Data excerpts:
= = = =
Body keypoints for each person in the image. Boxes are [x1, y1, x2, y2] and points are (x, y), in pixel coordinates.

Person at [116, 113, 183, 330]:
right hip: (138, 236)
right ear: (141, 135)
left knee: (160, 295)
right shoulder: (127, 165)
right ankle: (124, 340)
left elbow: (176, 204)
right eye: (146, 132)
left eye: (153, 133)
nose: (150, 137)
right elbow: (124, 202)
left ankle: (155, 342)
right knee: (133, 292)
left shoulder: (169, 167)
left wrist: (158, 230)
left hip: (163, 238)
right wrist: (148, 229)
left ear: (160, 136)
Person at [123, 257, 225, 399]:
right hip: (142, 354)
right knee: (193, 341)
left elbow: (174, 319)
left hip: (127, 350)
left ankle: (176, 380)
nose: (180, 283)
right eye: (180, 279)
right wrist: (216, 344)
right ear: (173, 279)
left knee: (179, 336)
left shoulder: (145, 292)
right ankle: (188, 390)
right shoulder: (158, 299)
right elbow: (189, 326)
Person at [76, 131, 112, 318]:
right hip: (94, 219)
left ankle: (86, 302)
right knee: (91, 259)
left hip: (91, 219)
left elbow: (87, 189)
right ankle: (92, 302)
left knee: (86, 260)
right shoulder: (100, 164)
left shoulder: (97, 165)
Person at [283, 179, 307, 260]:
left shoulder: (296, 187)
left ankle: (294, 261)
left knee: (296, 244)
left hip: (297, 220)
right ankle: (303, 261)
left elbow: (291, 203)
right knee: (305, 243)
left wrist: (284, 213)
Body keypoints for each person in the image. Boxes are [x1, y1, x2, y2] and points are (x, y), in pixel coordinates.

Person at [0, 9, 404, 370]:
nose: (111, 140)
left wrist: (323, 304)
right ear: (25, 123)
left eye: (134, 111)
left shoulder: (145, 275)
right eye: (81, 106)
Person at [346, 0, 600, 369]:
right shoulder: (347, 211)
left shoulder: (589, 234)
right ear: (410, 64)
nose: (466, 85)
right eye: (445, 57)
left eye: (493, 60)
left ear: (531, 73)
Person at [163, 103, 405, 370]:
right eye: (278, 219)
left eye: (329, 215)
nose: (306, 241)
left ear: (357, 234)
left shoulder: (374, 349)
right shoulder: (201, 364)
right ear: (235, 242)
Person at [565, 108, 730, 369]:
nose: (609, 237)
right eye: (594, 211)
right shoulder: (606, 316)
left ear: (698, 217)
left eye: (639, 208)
= = = =
(YOUR OBJECTIVE) Down to the final line, the data above must be copied exactly.

(ANSWER TO THIS PROBLEM)
Body keypoints for each person in the image. Boxes are [x1, y1, x2, y2] and points are (x, y), in pixel coordinates.

Person at [116, 113, 183, 330]:
right hip: (138, 236)
right ear: (141, 135)
left knee: (160, 295)
right shoulder: (127, 165)
right ankle: (124, 340)
left elbow: (176, 204)
right eye: (146, 132)
left eye: (153, 133)
nose: (150, 137)
right elbow: (124, 202)
left ankle: (155, 342)
right knee: (133, 292)
left shoulder: (169, 167)
left wrist: (158, 230)
left hip: (163, 238)
right wrist: (148, 229)
left ear: (160, 136)
Person at [123, 257, 225, 399]:
right hip: (142, 354)
right knee: (193, 341)
left elbow: (174, 319)
left hip: (127, 350)
left ankle: (176, 380)
nose: (180, 283)
right eye: (180, 279)
right wrist: (216, 344)
right ear: (173, 279)
left knee: (179, 336)
left shoulder: (145, 292)
right ankle: (188, 390)
right shoulder: (158, 299)
right elbow: (189, 326)
Person at [76, 131, 112, 318]:
right hip: (94, 219)
left ankle: (86, 302)
right knee: (91, 259)
left hip: (91, 219)
left elbow: (87, 189)
right ankle: (92, 302)
left knee: (86, 260)
right shoulder: (100, 164)
left shoulder: (97, 165)
Person at [283, 179, 307, 260]:
left shoulder: (296, 187)
left ankle: (294, 261)
left knee: (296, 244)
left hip: (297, 220)
right ankle: (303, 261)
left elbow: (291, 203)
right knee: (305, 243)
left wrist: (284, 213)
Body keypoints for each person in the image. Boxes are [x1, y1, x2, y2] and points are (x, y), in pixel coordinates.

Person at [0, 9, 404, 370]:
nose: (111, 140)
left wrist: (323, 304)
right ear: (25, 123)
left eye: (134, 111)
left shoulder: (145, 275)
right eye: (81, 106)
Person at [346, 0, 600, 369]:
right shoulder: (347, 211)
left shoulder: (589, 234)
right ear: (410, 64)
nose: (466, 85)
right eye: (445, 57)
left eye: (493, 60)
left ear: (531, 73)
Person at [163, 103, 405, 370]:
right eye: (278, 219)
left eye: (329, 215)
nose: (306, 241)
left ear: (357, 234)
left shoulder: (374, 349)
right shoulder: (201, 364)
right ear: (235, 242)
Person at [565, 108, 730, 369]:
nose: (609, 237)
right eye: (594, 211)
right shoulder: (606, 316)
left ear: (698, 217)
left eye: (639, 208)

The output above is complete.